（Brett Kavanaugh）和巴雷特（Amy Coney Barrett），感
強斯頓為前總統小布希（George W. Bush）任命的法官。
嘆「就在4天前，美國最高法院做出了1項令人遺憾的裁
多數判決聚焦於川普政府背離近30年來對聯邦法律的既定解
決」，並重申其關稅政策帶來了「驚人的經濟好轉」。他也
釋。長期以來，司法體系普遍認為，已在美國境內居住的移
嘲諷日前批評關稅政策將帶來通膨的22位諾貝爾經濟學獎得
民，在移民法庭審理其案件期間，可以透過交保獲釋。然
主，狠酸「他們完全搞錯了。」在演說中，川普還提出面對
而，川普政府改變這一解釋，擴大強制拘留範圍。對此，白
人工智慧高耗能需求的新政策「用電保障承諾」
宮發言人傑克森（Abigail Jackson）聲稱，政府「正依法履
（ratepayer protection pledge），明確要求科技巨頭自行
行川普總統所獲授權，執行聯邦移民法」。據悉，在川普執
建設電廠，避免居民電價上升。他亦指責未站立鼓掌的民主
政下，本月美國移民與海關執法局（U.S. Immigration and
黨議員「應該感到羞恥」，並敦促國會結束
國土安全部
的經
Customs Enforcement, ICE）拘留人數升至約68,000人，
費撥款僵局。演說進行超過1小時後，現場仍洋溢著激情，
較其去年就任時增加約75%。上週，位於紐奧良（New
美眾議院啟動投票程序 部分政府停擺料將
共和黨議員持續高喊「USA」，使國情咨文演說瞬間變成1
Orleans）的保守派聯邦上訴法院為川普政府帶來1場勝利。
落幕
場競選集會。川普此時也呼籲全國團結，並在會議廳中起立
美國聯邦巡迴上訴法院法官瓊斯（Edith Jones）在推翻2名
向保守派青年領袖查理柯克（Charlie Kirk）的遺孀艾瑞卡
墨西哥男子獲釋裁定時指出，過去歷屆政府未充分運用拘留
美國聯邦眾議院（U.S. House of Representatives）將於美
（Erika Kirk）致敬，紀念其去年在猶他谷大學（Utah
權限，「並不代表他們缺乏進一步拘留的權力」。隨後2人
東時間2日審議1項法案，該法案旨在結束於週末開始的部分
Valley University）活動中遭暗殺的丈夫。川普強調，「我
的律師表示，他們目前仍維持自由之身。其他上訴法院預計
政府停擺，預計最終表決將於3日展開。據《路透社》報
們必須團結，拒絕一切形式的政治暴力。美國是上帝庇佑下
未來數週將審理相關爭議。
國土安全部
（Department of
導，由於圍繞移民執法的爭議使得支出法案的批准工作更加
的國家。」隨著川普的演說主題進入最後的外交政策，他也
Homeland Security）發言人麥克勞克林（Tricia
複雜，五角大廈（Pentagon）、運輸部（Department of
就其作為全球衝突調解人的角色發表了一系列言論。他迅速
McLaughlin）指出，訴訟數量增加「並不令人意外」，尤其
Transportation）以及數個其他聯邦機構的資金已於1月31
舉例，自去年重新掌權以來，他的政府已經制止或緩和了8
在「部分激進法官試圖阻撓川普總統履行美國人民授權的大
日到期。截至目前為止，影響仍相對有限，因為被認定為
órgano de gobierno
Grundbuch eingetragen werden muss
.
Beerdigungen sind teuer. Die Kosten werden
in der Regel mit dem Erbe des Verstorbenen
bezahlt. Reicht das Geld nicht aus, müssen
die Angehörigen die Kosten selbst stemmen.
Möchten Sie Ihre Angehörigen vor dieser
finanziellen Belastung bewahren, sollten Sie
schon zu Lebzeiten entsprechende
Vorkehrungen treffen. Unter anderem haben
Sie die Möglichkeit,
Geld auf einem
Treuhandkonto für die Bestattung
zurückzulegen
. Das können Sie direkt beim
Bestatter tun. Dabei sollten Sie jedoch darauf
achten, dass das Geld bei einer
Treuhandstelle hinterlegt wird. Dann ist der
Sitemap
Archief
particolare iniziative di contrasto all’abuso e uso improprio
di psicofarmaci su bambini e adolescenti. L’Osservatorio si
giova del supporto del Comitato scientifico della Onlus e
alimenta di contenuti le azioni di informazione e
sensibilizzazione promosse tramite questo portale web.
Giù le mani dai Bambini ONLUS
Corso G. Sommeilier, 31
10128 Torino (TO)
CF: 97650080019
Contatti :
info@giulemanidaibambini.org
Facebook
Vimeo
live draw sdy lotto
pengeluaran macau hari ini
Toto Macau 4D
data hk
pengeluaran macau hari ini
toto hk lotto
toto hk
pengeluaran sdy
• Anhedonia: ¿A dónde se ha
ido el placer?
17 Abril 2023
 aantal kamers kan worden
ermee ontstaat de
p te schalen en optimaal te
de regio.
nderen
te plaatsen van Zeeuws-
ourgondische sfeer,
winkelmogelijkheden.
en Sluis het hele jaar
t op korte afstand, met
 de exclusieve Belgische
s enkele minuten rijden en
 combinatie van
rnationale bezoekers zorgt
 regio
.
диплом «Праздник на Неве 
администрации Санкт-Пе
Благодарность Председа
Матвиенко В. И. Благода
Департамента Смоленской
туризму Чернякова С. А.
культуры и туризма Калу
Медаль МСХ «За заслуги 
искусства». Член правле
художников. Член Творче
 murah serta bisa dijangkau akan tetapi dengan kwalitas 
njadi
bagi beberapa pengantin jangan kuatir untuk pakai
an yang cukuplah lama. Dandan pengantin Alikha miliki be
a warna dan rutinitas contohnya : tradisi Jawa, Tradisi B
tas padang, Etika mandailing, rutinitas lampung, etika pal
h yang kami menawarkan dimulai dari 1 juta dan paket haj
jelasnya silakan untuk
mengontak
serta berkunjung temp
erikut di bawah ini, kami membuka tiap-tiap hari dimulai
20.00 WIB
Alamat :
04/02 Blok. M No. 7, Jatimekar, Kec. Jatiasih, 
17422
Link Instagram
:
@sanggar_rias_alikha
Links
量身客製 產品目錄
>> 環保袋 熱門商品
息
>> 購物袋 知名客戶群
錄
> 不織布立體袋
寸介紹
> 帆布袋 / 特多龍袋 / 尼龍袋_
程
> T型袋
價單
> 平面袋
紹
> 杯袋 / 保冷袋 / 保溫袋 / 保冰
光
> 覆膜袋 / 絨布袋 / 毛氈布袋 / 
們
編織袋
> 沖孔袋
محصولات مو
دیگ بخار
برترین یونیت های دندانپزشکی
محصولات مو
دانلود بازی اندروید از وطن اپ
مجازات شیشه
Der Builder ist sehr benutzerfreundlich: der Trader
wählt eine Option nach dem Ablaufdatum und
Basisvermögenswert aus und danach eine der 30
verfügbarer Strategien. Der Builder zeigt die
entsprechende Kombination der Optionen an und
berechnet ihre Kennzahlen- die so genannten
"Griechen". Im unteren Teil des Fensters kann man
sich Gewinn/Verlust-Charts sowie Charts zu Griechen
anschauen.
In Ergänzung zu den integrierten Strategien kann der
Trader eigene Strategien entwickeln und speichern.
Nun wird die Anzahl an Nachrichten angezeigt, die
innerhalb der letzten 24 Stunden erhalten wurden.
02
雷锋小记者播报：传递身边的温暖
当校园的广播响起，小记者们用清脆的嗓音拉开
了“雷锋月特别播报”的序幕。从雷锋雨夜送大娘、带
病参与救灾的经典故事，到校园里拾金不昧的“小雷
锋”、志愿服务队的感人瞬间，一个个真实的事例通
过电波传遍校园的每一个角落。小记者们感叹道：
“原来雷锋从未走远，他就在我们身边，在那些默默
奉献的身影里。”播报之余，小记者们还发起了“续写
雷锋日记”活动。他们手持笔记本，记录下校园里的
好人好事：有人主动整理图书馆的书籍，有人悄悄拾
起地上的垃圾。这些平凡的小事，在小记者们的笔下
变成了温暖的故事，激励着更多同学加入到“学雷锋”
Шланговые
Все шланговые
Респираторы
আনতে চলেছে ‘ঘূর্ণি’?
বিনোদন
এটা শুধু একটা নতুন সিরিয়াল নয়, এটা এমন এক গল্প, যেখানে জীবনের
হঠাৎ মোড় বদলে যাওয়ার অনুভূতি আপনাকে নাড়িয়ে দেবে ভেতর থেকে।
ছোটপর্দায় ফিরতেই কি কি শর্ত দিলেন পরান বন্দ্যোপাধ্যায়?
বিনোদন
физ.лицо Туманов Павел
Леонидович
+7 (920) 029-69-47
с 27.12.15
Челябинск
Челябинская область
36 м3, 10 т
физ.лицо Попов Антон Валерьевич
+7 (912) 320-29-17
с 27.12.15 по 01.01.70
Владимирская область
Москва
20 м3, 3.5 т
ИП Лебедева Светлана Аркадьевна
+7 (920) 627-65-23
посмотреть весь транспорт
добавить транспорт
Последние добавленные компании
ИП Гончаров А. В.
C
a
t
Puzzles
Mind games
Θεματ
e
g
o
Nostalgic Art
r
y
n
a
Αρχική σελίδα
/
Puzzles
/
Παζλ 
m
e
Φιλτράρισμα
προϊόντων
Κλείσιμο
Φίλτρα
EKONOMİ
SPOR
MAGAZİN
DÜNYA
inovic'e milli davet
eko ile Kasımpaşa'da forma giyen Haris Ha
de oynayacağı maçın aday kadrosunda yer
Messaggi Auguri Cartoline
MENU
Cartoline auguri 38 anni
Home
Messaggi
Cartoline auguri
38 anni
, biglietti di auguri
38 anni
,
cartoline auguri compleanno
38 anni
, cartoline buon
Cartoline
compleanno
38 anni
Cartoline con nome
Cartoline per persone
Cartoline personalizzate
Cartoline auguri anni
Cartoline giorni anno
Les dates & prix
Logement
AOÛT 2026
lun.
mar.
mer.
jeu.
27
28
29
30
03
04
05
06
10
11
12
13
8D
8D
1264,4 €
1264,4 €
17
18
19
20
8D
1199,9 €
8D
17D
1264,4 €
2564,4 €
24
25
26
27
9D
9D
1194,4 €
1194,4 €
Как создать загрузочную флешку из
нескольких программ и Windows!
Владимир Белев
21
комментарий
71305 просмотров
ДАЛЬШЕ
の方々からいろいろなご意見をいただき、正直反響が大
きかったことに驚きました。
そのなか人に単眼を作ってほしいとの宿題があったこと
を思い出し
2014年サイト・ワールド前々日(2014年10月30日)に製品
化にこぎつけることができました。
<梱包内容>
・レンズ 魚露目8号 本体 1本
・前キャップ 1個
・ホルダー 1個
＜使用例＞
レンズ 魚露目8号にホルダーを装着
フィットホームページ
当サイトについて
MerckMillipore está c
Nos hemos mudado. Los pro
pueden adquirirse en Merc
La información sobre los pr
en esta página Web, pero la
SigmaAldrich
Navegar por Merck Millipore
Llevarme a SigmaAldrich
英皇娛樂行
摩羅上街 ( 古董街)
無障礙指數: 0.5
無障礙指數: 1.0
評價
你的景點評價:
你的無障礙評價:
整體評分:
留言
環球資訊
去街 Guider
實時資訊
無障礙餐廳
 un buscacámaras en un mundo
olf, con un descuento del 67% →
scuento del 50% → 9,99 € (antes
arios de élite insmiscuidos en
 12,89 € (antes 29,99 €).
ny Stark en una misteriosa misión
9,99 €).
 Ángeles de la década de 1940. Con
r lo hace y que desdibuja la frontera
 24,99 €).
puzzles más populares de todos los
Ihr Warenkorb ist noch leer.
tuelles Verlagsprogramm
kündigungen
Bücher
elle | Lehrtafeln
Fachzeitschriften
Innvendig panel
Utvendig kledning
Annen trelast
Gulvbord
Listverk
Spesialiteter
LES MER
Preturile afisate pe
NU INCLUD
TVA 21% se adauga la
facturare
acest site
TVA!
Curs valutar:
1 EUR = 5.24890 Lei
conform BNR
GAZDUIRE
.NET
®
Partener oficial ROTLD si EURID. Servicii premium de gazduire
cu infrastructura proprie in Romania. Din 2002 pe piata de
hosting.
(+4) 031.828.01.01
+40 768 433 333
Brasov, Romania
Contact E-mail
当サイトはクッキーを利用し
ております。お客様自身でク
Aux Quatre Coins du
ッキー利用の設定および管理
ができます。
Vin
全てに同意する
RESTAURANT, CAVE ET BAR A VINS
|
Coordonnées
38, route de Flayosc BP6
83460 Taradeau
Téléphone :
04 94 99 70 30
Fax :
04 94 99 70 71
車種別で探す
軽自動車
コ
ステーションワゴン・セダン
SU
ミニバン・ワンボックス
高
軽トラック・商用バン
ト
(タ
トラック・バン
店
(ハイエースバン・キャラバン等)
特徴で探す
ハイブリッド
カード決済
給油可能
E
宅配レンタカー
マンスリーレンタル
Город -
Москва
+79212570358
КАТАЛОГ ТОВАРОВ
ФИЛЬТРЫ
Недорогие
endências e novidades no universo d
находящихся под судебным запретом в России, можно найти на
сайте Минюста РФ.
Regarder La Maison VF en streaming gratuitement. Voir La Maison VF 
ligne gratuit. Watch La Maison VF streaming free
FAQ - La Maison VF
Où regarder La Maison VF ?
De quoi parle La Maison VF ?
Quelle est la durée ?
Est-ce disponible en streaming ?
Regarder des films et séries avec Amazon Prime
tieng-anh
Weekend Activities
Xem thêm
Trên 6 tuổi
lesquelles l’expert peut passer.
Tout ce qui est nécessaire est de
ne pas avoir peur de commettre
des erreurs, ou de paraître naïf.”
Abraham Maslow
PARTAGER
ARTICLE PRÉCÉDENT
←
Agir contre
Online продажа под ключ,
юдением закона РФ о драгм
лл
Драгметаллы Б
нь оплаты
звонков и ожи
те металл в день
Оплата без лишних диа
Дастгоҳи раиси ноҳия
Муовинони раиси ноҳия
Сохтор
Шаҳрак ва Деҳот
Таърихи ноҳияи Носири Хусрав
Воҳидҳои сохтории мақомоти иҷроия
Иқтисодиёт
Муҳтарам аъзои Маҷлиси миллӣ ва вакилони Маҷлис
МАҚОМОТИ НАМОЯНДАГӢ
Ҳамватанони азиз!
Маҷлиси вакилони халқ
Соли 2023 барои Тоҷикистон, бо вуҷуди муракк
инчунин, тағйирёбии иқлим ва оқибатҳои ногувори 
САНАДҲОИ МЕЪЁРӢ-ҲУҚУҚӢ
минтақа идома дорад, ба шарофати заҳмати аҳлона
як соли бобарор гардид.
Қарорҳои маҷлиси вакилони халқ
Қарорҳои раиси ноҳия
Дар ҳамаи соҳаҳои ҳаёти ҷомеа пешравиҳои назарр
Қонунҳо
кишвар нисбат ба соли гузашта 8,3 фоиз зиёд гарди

################

TASK TO CARRY OUT:
Would you print exactly and only the lines of the material above that run from the line with "Treuhandstelle hinterlegt wird. Dann ist der" through the line with "مجازات شیشه", both included?

EXERCISE RESPONSE:
Treuhandstelle hinterlegt wird. Dann ist der
Sitemap
Archief
particolare iniziative di contrasto all’abuso e uso improprio
di psicofarmaci su bambini e adolescenti. L’Osservatorio si
giova del supporto del Comitato scientifico della Onlus e
alimenta di contenuti le azioni di informazione e
sensibilizzazione promosse tramite questo portale web.
Giù le mani dai Bambini ONLUS
Corso G. Sommeilier, 31
10128 Torino (TO)
CF: 97650080019
Contatti :
info@giulemanidaibambini.org
Facebook
Vimeo
live draw sdy lotto
pengeluaran macau hari ini
Toto Macau 4D
data hk
pengeluaran macau hari ini
toto hk lotto
toto hk
pengeluaran sdy
• Anhedonia: ¿A dónde se ha
ido el placer?
17 Abril 2023
 aantal kamers kan worden
ermee ontstaat de
p te schalen en optimaal te
de regio.
nderen
te plaatsen van Zeeuws-
ourgondische sfeer,
winkelmogelijkheden.
en Sluis het hele jaar
t op korte afstand, met
 de exclusieve Belgische
s enkele minuten rijden en
 combinatie van
rnationale bezoekers zorgt
 regio
.
диплом «Праздник на Неве 
администрации Санкт-Пе
Благодарность Председа
Матвиенко В. И. Благода
Департамента Смоленской
туризму Чернякова С. А.
культуры и туризма Калу
Медаль МСХ «За заслуги 
искусства». Член правле
художников. Член Творче
 murah serta bisa dijangkau akan tetapi dengan kwalitas 
njadi
bagi beberapa pengantin jangan kuatir untuk pakai
an yang cukuplah lama. Dandan pengantin Alikha miliki be
a warna dan rutinitas contohnya : tradisi Jawa, Tradisi B
tas padang, Etika mandailing, rutinitas lampung, etika pal
h yang kami menawarkan dimulai dari 1 juta dan paket haj
jelasnya silakan untuk
mengontak
serta berkunjung temp
erikut di bawah ini, kami membuka tiap-tiap hari dimulai
20.00 WIB
Alamat :
04/02 Blok. M No. 7, Jatimekar, Kec. Jatiasih, 
17422
Link Instagram
:
@sanggar_rias_alikha
Links
量身客製 產品目錄
>> 環保袋 熱門商品
息
>> 購物袋 知名客戶群
錄
> 不織布立體袋
寸介紹
> 帆布袋 / 特多龍袋 / 尼龍袋_
程
> T型袋
價單
> 平面袋
紹
> 杯袋 / 保冷袋 / 保溫袋 / 保冰
光
> 覆膜袋 / 絨布袋 / 毛氈布袋 / 
們
編織袋
> 沖孔袋
محصولات مو
دیگ بخار
برترین یونیت های دندانپزشکی
محصولات مو
دانلود بازی اندروید از وطن اپ
مجازات شیشه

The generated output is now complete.